[Saved entries]
[Start of Attachment]

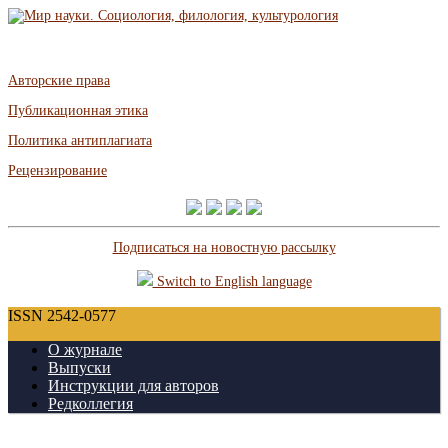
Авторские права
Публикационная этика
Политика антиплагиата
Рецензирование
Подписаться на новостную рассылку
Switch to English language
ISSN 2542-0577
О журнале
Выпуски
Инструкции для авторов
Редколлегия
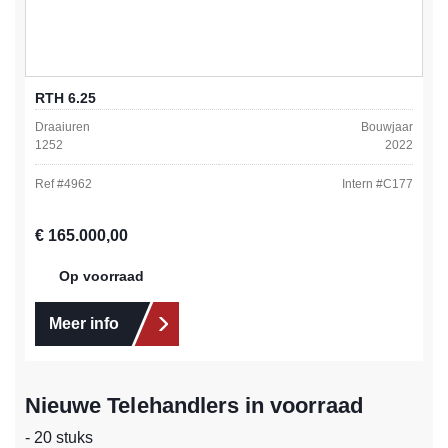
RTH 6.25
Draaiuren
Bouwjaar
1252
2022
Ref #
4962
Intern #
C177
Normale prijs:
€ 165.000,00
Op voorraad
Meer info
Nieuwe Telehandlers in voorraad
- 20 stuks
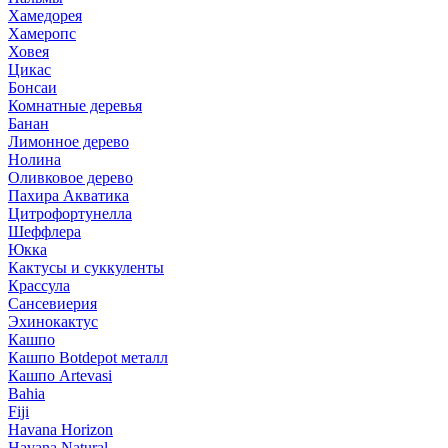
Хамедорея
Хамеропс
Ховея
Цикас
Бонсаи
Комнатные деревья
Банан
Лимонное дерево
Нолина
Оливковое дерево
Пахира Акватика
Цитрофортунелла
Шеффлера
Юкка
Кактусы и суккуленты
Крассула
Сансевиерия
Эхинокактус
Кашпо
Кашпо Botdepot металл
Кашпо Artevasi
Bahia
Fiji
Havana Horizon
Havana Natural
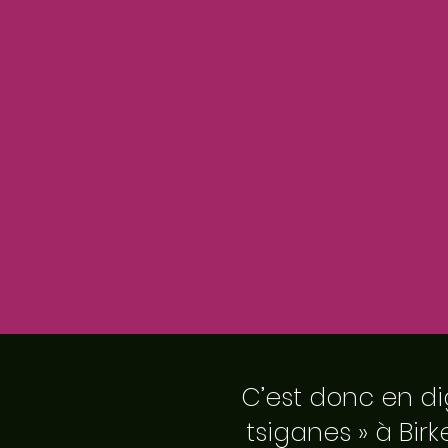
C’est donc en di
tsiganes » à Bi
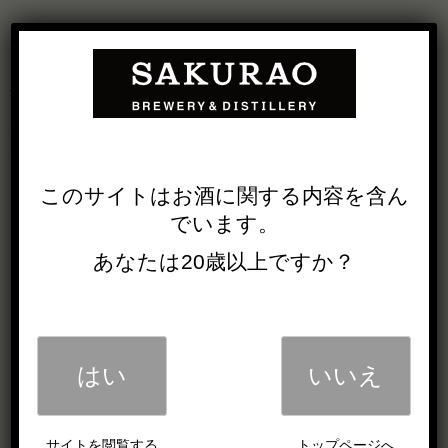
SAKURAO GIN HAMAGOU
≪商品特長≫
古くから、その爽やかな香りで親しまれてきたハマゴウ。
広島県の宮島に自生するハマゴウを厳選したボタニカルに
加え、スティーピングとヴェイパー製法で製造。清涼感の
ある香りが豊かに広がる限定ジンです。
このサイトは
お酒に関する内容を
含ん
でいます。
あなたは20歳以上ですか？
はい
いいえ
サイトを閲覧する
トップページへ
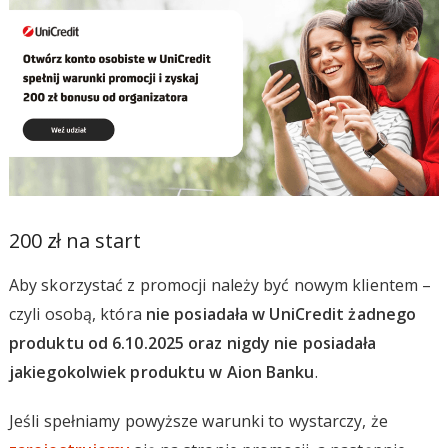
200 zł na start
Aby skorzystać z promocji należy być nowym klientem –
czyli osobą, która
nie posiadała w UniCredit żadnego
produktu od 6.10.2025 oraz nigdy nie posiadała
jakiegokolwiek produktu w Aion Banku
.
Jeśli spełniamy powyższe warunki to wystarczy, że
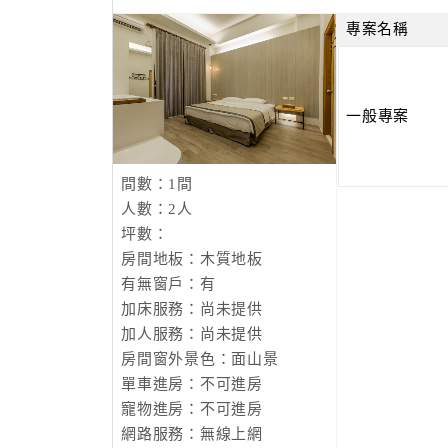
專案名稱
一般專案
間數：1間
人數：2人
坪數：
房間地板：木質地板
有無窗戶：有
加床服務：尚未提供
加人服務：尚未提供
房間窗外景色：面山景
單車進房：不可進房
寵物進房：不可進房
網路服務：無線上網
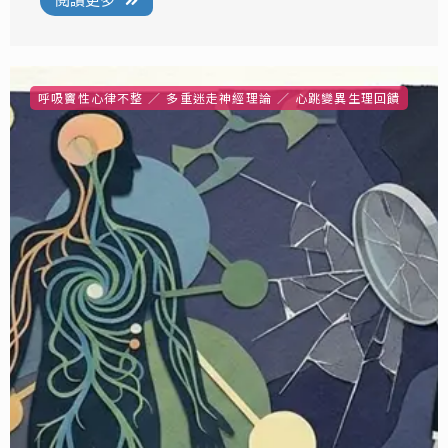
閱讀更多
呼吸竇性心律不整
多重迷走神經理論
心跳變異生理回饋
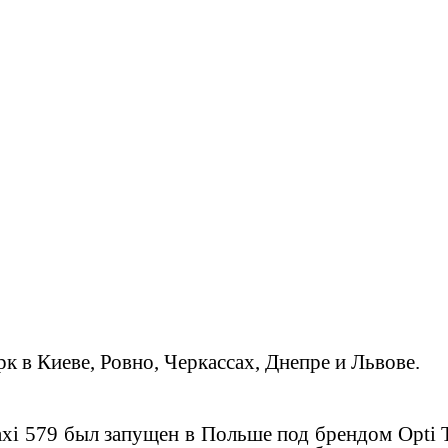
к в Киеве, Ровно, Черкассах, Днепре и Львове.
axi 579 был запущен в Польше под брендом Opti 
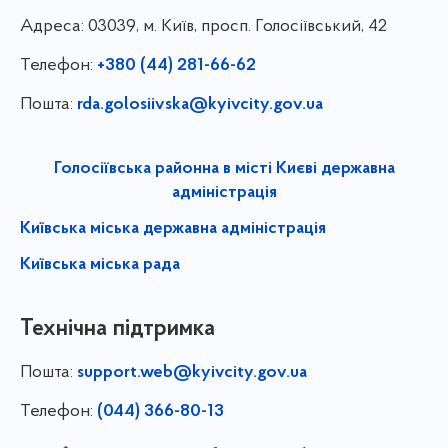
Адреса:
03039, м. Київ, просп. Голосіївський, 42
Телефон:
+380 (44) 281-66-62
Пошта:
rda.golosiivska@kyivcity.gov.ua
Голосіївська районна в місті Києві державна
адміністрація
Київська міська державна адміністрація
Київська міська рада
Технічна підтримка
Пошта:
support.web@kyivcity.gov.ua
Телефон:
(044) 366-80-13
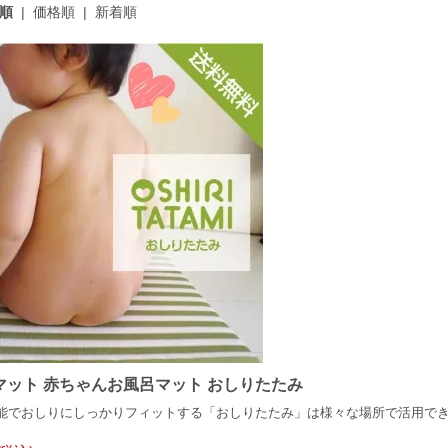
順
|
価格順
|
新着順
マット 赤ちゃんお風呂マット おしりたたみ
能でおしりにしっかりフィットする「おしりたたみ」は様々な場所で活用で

[End of Attachment]
[Start of Attachment]

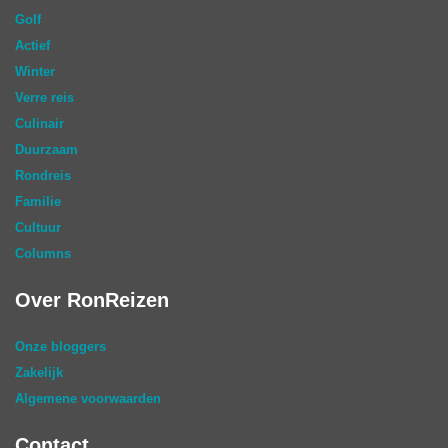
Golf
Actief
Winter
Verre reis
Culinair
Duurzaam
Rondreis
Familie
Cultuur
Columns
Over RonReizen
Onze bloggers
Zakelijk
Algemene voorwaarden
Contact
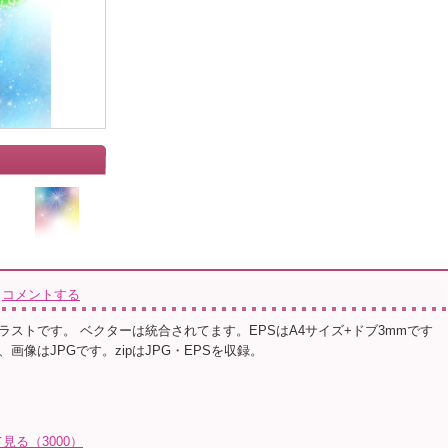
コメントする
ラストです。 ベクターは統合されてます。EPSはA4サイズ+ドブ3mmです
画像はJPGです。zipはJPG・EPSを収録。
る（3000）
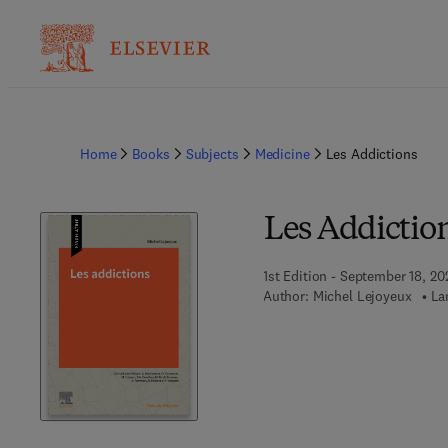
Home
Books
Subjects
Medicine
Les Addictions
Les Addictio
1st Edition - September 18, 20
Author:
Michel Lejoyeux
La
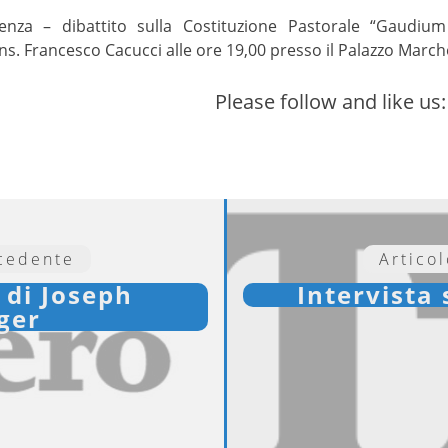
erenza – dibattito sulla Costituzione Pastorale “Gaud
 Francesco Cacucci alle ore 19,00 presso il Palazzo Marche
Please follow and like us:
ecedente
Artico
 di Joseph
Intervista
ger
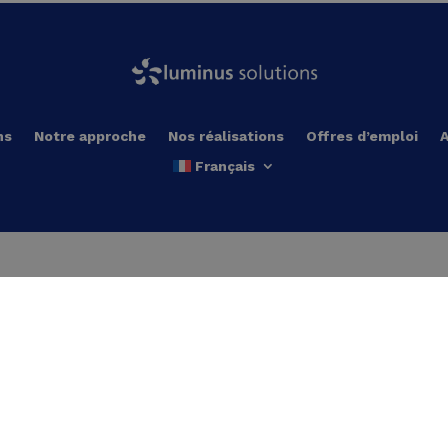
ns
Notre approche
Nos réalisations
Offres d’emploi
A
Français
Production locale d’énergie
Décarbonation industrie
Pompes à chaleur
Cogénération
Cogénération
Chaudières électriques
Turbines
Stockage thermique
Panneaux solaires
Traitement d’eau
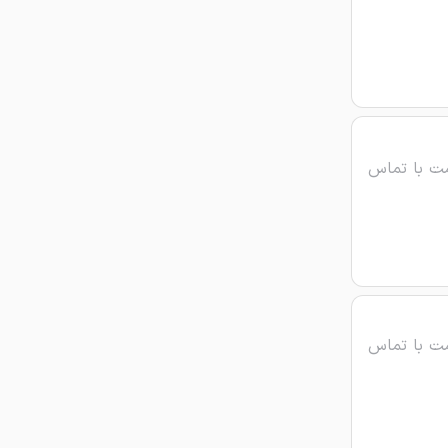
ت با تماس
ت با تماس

[End of Attachment]
[Start of Attachment]

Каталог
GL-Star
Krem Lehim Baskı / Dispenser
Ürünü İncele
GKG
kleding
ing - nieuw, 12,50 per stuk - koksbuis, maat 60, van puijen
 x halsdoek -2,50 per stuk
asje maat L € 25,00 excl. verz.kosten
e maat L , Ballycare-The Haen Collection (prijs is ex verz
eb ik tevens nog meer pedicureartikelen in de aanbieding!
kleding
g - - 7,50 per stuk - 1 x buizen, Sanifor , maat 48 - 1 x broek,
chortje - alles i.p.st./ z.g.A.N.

[End of Attachment]

▶ [EXERCISE GOAL]: Return only the part of the records above that opens with the line containing "g - - 7,50 per" and closes with the line containing "chortje - alles i.p.st./ z.g.A.N.", ends included.

▶ [RESULT OF THIS TASK]:
g - - 7,50 per stuk - 1 x buizen, Sanifor , maat 48 - 1 x broek,
chortje - alles i.p.st./ z.g.A.N.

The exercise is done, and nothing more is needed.